Diabetol Int. 2018 Feb ;9(1):75-79. Epub 2017 Aug 7. PMID: 30603352
Background: High blood pressure (BP) and diabetes have been suggested to be non-communicable diseases (NCDs), and they are components in the definition of metabolic syndrome. Further, several studies have reported that the risk of developing NCDs can be reduced by increased physical activity. In addition, a daily target of 10,000 steps has been generally suggested to increase physical activity in sedentary lifestyles. Therefore, the purpose of this study was to determine the effect of an accumulation of 10,000 steps daily on BP and blood glucose in overweight participants.
Methods: Participants were recruited from males and females, aged 35-59 years, with sedentary lifestyles. A longitudinal quasi-experimental study was designed with 35 participants who had body mass indices ≥25 kg/m. These volunteers were assigned to the 12-week pedometer-based walking program (an accumulation of at least 10,000 steps daily). Blood glucose and BP were measured before and after the intervention.

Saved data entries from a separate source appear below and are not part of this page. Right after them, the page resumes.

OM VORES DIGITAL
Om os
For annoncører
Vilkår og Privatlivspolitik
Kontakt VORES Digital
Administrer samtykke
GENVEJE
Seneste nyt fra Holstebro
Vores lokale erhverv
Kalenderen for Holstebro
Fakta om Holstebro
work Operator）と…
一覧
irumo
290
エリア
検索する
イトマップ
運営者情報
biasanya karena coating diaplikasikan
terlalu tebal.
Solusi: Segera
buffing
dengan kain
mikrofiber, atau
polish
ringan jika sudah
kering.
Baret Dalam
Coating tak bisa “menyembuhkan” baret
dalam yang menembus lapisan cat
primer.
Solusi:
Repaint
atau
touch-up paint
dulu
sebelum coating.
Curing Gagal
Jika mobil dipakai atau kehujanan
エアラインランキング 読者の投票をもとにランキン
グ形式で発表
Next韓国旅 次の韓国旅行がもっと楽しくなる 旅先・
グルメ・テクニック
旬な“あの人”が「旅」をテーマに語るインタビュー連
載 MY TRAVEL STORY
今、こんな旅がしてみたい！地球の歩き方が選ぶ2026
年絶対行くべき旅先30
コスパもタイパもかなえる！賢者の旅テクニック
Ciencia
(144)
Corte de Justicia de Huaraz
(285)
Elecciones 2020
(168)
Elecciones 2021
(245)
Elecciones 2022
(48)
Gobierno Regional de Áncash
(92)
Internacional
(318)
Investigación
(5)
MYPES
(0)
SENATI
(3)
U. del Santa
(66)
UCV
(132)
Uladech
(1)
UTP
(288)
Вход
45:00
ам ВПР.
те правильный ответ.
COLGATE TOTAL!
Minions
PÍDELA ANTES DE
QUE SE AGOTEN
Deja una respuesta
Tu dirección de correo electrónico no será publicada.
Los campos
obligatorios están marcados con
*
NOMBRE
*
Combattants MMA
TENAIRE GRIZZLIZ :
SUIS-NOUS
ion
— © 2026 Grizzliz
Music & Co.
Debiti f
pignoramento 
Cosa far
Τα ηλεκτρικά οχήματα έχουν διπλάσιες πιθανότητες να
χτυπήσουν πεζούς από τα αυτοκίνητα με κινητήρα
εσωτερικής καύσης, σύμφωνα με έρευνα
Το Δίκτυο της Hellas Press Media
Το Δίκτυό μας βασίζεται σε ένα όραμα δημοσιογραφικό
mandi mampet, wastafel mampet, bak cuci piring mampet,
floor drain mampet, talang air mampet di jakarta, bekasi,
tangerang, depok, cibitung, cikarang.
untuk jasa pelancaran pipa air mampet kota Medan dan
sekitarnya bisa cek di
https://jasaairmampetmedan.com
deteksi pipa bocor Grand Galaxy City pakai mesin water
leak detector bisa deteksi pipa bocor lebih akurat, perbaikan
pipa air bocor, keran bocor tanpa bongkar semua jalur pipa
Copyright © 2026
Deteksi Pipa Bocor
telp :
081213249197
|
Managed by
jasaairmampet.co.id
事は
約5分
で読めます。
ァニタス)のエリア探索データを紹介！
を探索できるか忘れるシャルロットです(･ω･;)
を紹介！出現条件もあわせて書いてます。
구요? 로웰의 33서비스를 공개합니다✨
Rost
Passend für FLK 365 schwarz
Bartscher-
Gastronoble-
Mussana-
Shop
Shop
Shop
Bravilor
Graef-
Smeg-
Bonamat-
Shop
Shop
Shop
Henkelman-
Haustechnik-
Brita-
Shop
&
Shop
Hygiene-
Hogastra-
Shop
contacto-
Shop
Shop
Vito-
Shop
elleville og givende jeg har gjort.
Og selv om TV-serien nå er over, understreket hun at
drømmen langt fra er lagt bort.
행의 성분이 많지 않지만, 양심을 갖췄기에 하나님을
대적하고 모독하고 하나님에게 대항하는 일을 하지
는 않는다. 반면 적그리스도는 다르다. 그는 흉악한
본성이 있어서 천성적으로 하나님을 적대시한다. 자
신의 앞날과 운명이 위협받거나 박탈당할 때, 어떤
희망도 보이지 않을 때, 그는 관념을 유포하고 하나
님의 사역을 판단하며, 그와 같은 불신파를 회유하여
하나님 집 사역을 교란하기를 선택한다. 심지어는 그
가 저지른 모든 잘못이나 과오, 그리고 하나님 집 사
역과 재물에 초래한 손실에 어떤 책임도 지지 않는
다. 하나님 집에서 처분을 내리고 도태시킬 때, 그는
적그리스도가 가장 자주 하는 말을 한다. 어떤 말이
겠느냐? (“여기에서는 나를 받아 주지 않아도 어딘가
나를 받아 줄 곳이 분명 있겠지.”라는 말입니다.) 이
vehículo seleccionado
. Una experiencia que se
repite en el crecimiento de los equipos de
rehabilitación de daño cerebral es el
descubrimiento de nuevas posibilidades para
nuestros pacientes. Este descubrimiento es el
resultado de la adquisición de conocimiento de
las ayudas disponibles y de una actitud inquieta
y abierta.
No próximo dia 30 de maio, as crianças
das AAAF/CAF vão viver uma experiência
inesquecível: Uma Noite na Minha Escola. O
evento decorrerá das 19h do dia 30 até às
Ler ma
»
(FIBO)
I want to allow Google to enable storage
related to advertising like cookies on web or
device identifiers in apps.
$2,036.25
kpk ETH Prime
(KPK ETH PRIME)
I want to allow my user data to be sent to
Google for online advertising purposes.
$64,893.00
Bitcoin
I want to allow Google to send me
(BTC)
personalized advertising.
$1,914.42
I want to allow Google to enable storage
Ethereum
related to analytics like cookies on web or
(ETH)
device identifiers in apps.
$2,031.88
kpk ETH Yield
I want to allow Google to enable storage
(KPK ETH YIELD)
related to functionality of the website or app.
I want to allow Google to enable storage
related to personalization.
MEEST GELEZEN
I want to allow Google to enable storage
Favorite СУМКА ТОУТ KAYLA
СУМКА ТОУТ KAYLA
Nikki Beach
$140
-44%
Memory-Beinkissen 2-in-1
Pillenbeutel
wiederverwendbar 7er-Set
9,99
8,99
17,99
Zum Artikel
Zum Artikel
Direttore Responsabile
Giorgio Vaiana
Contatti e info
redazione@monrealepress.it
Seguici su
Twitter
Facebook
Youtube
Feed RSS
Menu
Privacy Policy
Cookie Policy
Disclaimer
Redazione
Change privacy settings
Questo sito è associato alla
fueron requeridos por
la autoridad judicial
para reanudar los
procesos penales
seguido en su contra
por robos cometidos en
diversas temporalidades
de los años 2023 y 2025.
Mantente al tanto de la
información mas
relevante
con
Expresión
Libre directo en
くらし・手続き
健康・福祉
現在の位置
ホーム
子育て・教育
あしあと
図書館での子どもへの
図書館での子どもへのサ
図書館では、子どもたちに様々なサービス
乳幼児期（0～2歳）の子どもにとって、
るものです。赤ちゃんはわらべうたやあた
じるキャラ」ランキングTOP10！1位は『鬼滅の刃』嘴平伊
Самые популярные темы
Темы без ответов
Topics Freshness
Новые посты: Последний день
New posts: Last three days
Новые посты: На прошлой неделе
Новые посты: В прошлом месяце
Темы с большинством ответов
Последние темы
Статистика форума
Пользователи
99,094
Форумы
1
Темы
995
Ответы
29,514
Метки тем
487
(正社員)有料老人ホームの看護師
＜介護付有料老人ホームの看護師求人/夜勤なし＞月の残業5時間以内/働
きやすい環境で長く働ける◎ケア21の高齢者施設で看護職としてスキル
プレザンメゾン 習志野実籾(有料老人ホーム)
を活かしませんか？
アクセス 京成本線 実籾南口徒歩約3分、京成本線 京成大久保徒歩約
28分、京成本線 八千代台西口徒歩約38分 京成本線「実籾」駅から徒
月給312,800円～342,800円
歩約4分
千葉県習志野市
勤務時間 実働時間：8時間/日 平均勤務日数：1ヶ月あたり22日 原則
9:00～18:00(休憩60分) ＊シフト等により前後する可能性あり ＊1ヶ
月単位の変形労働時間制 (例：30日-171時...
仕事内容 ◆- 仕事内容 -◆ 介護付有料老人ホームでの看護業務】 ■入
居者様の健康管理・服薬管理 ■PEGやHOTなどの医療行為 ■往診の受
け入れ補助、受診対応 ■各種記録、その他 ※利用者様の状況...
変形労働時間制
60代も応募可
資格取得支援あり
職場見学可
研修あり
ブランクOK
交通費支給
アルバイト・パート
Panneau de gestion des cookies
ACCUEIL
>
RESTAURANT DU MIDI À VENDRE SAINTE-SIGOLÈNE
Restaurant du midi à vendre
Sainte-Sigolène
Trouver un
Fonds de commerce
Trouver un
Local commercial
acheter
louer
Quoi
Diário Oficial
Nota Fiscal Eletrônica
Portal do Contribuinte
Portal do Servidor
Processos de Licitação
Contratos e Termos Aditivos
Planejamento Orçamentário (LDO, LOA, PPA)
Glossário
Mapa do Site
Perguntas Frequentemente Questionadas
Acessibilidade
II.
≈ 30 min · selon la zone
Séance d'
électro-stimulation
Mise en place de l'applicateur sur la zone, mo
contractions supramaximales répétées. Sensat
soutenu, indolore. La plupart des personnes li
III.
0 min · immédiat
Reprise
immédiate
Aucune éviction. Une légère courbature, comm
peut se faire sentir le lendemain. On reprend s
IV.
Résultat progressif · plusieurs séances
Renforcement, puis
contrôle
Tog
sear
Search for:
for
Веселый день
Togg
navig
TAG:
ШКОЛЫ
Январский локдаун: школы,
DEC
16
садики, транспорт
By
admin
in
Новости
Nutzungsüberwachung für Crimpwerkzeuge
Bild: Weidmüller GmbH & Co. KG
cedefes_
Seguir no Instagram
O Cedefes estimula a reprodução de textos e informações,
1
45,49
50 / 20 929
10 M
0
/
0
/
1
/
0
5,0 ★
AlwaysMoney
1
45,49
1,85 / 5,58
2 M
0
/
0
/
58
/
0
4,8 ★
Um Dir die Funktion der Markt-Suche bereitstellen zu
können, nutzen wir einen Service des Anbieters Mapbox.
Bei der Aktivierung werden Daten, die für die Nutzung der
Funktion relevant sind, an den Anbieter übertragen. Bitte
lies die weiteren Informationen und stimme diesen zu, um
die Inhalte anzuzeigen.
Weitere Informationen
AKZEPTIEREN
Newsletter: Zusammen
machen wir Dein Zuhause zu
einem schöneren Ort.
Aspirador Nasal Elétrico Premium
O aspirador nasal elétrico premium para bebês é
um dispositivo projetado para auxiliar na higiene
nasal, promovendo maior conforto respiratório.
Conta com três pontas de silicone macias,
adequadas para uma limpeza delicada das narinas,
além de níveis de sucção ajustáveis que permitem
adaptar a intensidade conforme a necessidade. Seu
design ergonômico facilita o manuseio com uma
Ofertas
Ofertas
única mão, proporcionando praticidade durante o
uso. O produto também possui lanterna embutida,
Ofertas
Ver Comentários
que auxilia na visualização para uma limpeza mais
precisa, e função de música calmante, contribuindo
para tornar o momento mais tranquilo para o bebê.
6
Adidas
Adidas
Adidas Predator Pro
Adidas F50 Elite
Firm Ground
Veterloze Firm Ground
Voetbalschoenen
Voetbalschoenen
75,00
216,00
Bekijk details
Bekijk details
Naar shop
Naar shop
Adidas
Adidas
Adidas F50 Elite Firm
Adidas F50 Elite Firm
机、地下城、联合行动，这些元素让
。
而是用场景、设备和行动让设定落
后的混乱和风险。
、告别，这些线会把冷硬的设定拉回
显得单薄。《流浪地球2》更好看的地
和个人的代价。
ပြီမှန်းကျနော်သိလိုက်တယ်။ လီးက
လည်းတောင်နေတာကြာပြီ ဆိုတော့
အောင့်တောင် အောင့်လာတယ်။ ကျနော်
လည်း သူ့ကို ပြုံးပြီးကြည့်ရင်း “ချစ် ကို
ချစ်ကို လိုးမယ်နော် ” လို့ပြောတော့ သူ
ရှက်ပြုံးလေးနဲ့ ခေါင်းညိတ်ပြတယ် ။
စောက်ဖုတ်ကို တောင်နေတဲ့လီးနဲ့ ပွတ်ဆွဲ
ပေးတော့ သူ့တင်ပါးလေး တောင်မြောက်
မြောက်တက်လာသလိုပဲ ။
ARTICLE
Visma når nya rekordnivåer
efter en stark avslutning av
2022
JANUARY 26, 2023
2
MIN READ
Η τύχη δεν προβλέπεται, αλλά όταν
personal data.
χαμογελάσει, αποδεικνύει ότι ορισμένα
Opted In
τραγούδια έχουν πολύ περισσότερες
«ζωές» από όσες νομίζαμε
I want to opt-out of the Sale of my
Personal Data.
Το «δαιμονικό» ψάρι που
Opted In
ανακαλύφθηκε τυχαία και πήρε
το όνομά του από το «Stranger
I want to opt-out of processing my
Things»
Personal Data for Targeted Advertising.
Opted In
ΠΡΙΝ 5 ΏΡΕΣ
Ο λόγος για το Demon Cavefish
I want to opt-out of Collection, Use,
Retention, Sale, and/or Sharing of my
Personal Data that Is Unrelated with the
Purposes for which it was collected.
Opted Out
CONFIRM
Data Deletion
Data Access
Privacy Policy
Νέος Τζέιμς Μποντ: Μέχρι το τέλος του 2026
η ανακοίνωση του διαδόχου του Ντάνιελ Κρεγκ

Results: Systolic blood pressure (SBP) was significantly lower in 30 individuals who accumulated 10,000 steps daily (-13.74 mmHg). In addition, the reduction of blood glucose levels (-14.89 mg/dl) in the intervention participants was statistically significant ( < 0.001).
Conclusion: The accumulation of at least 10,000 steps daily resulted in decreased SBP and blood glucose in overweight Thai subjects. It could also reduce the risk of cardiovascular disease (e.g., hypertension and diabetes).